**DA FARE**:
a - Riscrivi la parte del brano che comincia con "Comidad, 3 novembre" e va avanti fino a "personale in esubero.". Al posto di "ventimila" metti "trentamila".
b - Rispondi a queste domande sul brano:
(i) Quale percentuale dell'oppio che circola in Europa è di provenienza afgana?
(ii) In che anno ci fu l'altro taglio delle classi di cui si parla?
(iii) Quanti posti di lavoro nella Scuola il governo Prodi ha promesso di cancellare?
c - Elenca tutti i paesi e i continenti nominati nel brano.

**BRANO**:
►
Si aggiunga a ciò che la criminalità non è astrattamente un "problema", ma una forma di controllo sociale. Criminalizzare significa creare una specifica dipendenza economica, dal traffico di sigarette, ad esempio. Che queste sigarette siano prodotte dalla multinazionale americana Philip Morris, forse qualcosa significa.
Così pure l'eroina ha una provenienza sospetta, l'Afganistan, oggi occupato dai soldati britannici per conto degli Stati Uniti. Dati recenti - di fonte ufficiale - segnalano che il 90% dell'oppio che circola in Europa è di provenienza afgana, e che la produzione è aumentata quest'anno del 50%. Dato che l'eroina è un derivato della morfina, a sua volta derivata dall'oppio, tutto quest'oppio afgano non ha nulla a che vedere con la recrudescenza della guerra tra bande?
Certo, tutto ciò può essere ignorato o fatto oggetto di derisione, per ripiegare invece sui soliti luoghi comuni razzistici. Ma il razzismo non è un semplice pregiudizio, è comunicazione di massa, professione, carriera, reddito. Insomma, cose serie.
Comidad, 3 novembre 2006
Per compensare l'ondata di indignazione dei commentatori ufficiali alla notizia dell'assunzione di ventimila nuovi insegnanti, il governo Prodi ha promesso di procedere nei prossimi anni alla cancellazione di almeno cinquantamila posti di lavoro nella Scuola, tramite misure come il taglio delle classi ed il riciclaggio del personale in esubero.
In realtà queste misure sono già state prese da tempo. Nel 1993 vi fu un altro taglio delle classi che fece annunciare trionfalmente ai media che i precari della Scuola non avrebbero più insegnato. Da allora le assunzioni nel settore Scuola sono state invece centinaia di migliaia, nonostante la persistenza di quote elevatissime di precariato. Il problema per il Dominio è che l'organizzazione del lavoro ha una sua rigidità oggettiva, che non si lascia piegare completamente all'utopia della precarizzazione assoluta.
Ma il sistema di dominio, anche quando non riesce ad imporre del tutto i suoi progetti nelle relazioni di lavoro reali, non rinuncia comunque a riaffermare la sua visione sul piano della propaganda o, per meglio dire, della guerra psicologica. Insomma, se non puoi licenziarli, cerca almeno di avvilirli e di criminalizzarli.
◄
**DATI FORNITI**:
►
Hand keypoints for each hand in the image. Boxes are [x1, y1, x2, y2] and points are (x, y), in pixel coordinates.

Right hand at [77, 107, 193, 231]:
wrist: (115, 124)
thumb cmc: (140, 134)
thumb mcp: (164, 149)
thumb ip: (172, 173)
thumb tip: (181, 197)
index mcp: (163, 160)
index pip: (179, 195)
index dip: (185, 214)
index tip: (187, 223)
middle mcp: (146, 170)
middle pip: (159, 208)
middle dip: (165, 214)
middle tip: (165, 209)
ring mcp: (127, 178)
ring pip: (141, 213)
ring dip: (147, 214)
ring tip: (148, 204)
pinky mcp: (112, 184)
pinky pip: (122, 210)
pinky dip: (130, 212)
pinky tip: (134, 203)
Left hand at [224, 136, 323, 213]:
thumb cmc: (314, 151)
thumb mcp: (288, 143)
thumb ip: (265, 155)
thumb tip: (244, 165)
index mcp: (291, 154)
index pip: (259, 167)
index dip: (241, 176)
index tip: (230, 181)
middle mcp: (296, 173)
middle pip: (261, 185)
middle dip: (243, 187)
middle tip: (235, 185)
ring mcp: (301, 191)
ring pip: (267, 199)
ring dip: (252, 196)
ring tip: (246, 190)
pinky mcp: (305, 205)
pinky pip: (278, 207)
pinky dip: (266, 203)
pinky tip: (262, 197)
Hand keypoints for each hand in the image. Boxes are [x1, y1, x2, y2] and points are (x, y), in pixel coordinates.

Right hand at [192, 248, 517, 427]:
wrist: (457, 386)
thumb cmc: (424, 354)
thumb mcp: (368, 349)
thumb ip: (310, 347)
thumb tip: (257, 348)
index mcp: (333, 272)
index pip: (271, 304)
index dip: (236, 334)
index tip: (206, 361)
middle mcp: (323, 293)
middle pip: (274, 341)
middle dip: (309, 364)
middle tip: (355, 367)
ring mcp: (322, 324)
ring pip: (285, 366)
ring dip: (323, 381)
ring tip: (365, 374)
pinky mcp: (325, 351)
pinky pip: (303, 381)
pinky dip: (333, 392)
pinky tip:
◄
**RISPOSTE PER PUNTO**:
a -
Comidad, 3 novembre 2006
Per compensare l'ondata di indignazione dei commentatori ufficiali alla notizia dell'assunzione di trentamila nuovi insegnanti, il governo Prodi ha promesso di procedere nei prossimi anni alla cancellazione di almeno cinquantamila posti di lavoro nella Scuola, tramite misure come il taglio delle classi ed il riciclaggio del personale in esubero.

b -
(i) Il 90%.
(ii) Nel 1993.
(iii) Almeno cinquantamila.

c - Afganistan, Stati Uniti, Europa